→ WORK REQUEST
The answer must be the full listing, word for word, with no pictures in it.

DATA SHOWN Block Start

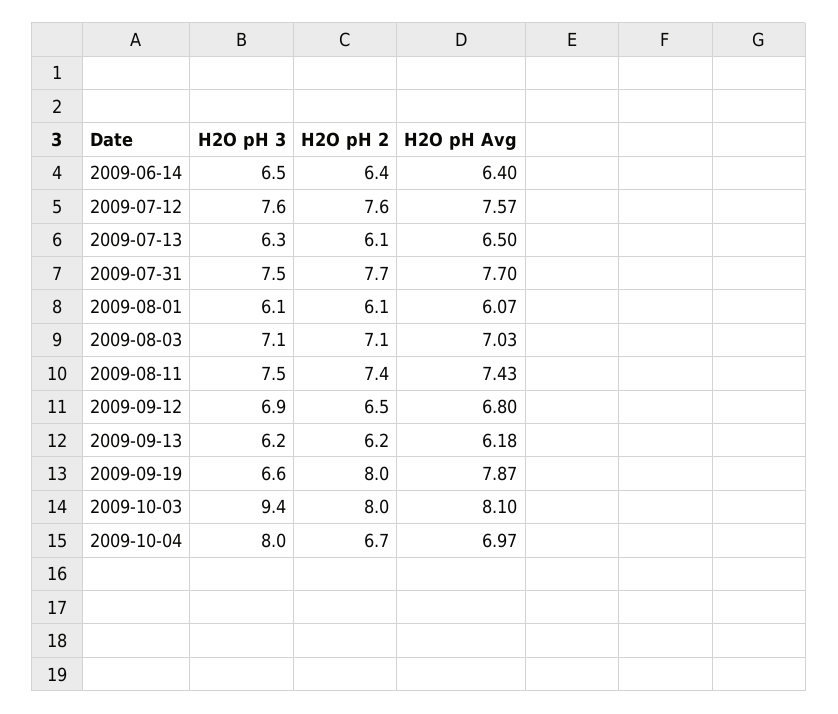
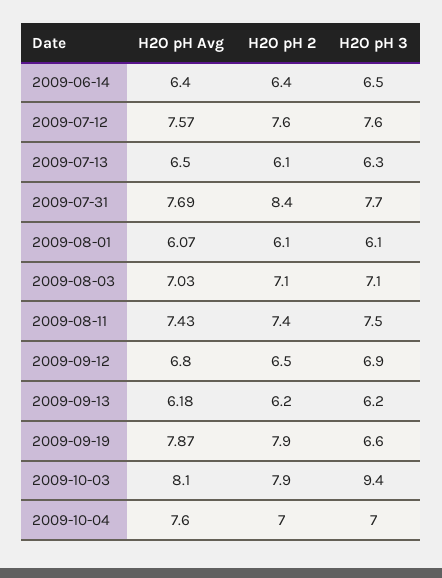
  {
    "H2O pH 3": {
      "2009-06-14": 6.5,
      "2009-07-12": 7.6,
      "2009-07-13": 6.3,
-     "2009-07-31": 7.5,
+     "2009-07-31": 7.7,
      "2009-08-01": 6.1,
      "2009-08-03": 7.1,
      "2009-08-11": 7.5,
      "2009-09-12": 6.9,
      "2009-09-13": 6.2,
      "2009-09-19": 6.6,
      "2009-10-03": 9.4,
-     "2009-10-04": 8
+     "2009-10-04": 7
    },
    "H2O pH 2": {
      "2009-06-14": 6.4,
      "2009-07-12": 7.6,
      "2009-07-13": 6.1,
-     "2009-07-31": 7.7,
+     "2009-07-31": 8.4,
      "2009-08-01": 6.1,
      "2009-08-03": 7.1,
      "2009-08-11": 7.4,
      "2009-09-12": 6.5,
      "2009-09-13": 6.2,
-     "2009-09-19": 8,
+     "2009-09-19": 7.9,
-     "2009-10-03": 8,
+     "2009-10-03": 7.9,
-     "2009-10-04": 6.7
+     "2009-10-04": 7
    },
    "H2O pH Avg": {
      "2009-06-14": 6.4,
      "2009-07-12": 7.57,
      "2009-07-13": 6.5,
-     "2009-07-31": 7.7,
+     "2009-07-31": 7.69,
      "2009-08-01": 6.07,
      "2009-08-03": 7.03,
      "2009-08-11": 7.43,
      "2009-09-12": 6.8,
      "2009-09-13": 6.18,
      "2009-09-19": 7.87,
      "2009-10-03": 8.1,
-     "2009-10-04": 6.97
+     "2009-10-04": 7.6
    }
  }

DATA SHOWN Block End

→ EXERCISE SOLUTION
  {
    "H2O pH 3": {
      "2009-06-14": 6.5,
      "2009-07-12": 7.6,
      "2009-07-13": 6.3,
-     "2009-07-31": 7.5,
+     "2009-07-31": 7.7,
      "2009-08-01": 6.1,
      "2009-08-03": 7.1,
      "2009-08-11": 7.5,
      "2009-09-12": 6.9,
      "2009-09-13": 6.2,
      "2009-09-19": 6.6,
      "2009-10-03": 9.4,
-     "2009-10-04": 8
+     "2009-10-04": 7
    },
    "H2O pH 2": {
      "2009-06-14": 6.4,
      "2009-07-12": 7.6,
      "2009-07-13": 6.1,
-     "2009-07-31": 7.7,
+     "2009-07-31": 8.4,
      "2009-08-01": 6.1,
      "2009-08-03": 7.1,
      "2009-08-11": 7.4,
      "2009-09-12": 6.5,
      "2009-09-13": 6.2,
-     "2009-09-19": 8,
+     "2009-09-19": 7.9,
-     "2009-10-03": 8,
+     "2009-10-03": 7.9,
-     "2009-10-04": 6.7
+     "2009-10-04": 7
    },
    "H2O pH Avg": {
      "2009-06-14": 6.4,
      "2009-07-12": 7.57,
      "2009-07-13": 6.5,
-     "2009-07-31": 7.7,
+     "2009-07-31": 7.69,
      "2009-08-01": 6.07,
      "2009-08-03": 7.03,
      "2009-08-11": 7.43,
      "2009-09-12": 6.8,
      "2009-09-13": 6.18,
      "2009-09-19": 7.87,
      "2009-10-03": 8.1,
-     "2009-10-04": 6.97
+     "2009-10-04": 7.6
    }
  }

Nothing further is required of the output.